[EXERCISE AIM]
Resume the control management plan passage below, continuing it from after its final sentence.

[DOCUMENT PASSAGE]
####

Control management plan

Control is one of the central functions of P3 management. It is concerned with performing work in accordance with delivery documents and updating them based on actual performance.

 

Policy

  • Introduction
  • The introduction will describe the background to the work and make it clear how this document relates to other relevant documents, such as the policies of the host organisation, parent programme or portfolio.

  • Roles and responsibilities
  • Roles and responsibilities in relation to control are very diverse. It will range from the sponsor’s responsibilities in assessing exceptions and authorising new plans to a team member’s responsibility to accurately report progress. There may also be specialist roles in assessing the impact of progress or quality control.

  • Information management
  • Control will generate a lot of reports including, for example, progress reports, event reports, earned value reports, issue registers and so on.

  • Consistency is vitally important to smooth running of the control systems. The purpose and format should be described here (possibly by simply referring to standard templates that should be used).

  • Assurance
  • The criteria for successful control that will be used in any assurance reviews will be described here.

####

[INFORMATION PROVIDED]
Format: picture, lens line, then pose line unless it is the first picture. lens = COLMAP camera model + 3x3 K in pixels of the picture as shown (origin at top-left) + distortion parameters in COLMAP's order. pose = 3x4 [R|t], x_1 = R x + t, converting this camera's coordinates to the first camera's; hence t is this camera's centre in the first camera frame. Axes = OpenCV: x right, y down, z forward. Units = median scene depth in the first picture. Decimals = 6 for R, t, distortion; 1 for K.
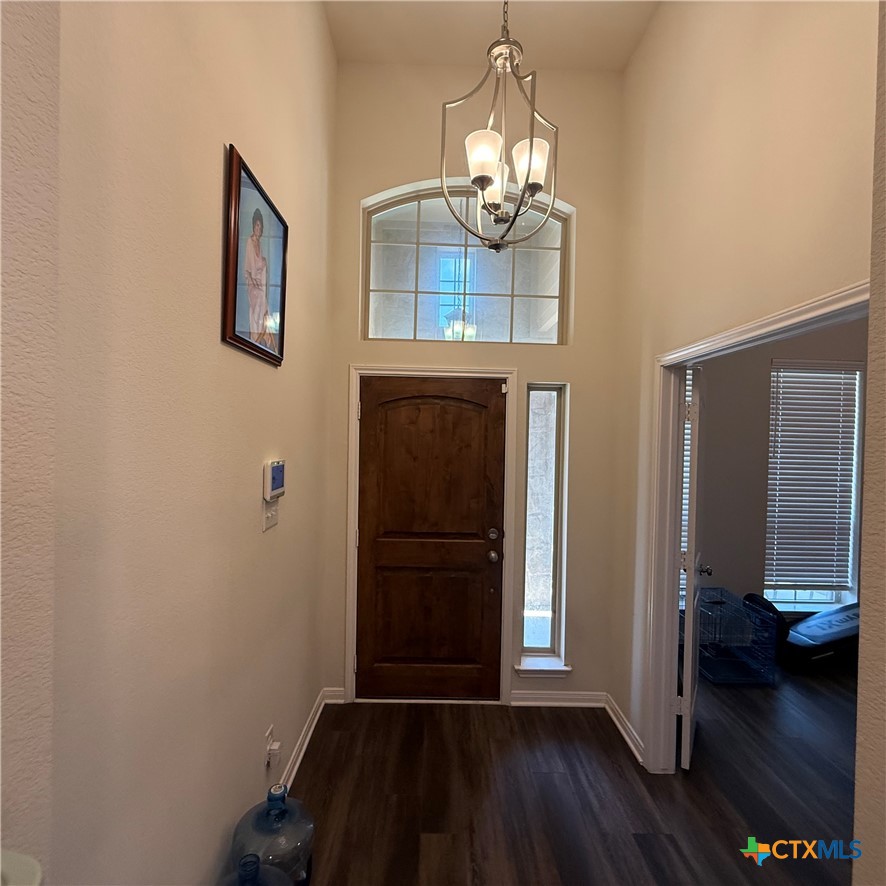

####

[ANSWER FOR THIS EXERCISE]
  • Budget
  • The management effort used in controlling the work is part of the cost of setting up a management team and is not costed separately. However, there may be cost associated with acquiring certain systems to facilitate control, ranging from specialist software to quality testing equipment.

  • Interfaces
  • The control function interfaces with all other aspects of delivery. Performance of the schedule, risk, quality, cost, change and resource functions are co-ordinated as described by this document. This plan therefore has relevance to most other management plans.

    This section will describe how the control management plan works in conjunction with the other management plans.

 

Procedure

  • Monitor performance
  • Any aspect of delivery must be controlled. Some functions will have control mechanisms defined in their respective management plans, e.g. cost control methods may well be defined in a financial management plan. Any function that does not have its own specialist controls defined should be covered here.

    This section should specify how performance data will be captured and what reports will be used to communicate progress. There should be reports that are both event-driven and time-driven covering both cybernetic and go/no-go types of control.

  • Assess performance
  • Various techniques for assessing performance are described in the control function. This section will specify which ones are to be used in which circumstances.

    Performance should also be judged against tolerances which may also be defined here and trigger escalation in the delivery process.

  • Corrective action
  • Progress will never be precisely according to plan. Different levels of corrective action will inevitably be needed. This section should describe the approach to how plans will be updated and changes communicated. It will set out the principles for escalation of issues between different levels of the management team and how these issues should be resolved.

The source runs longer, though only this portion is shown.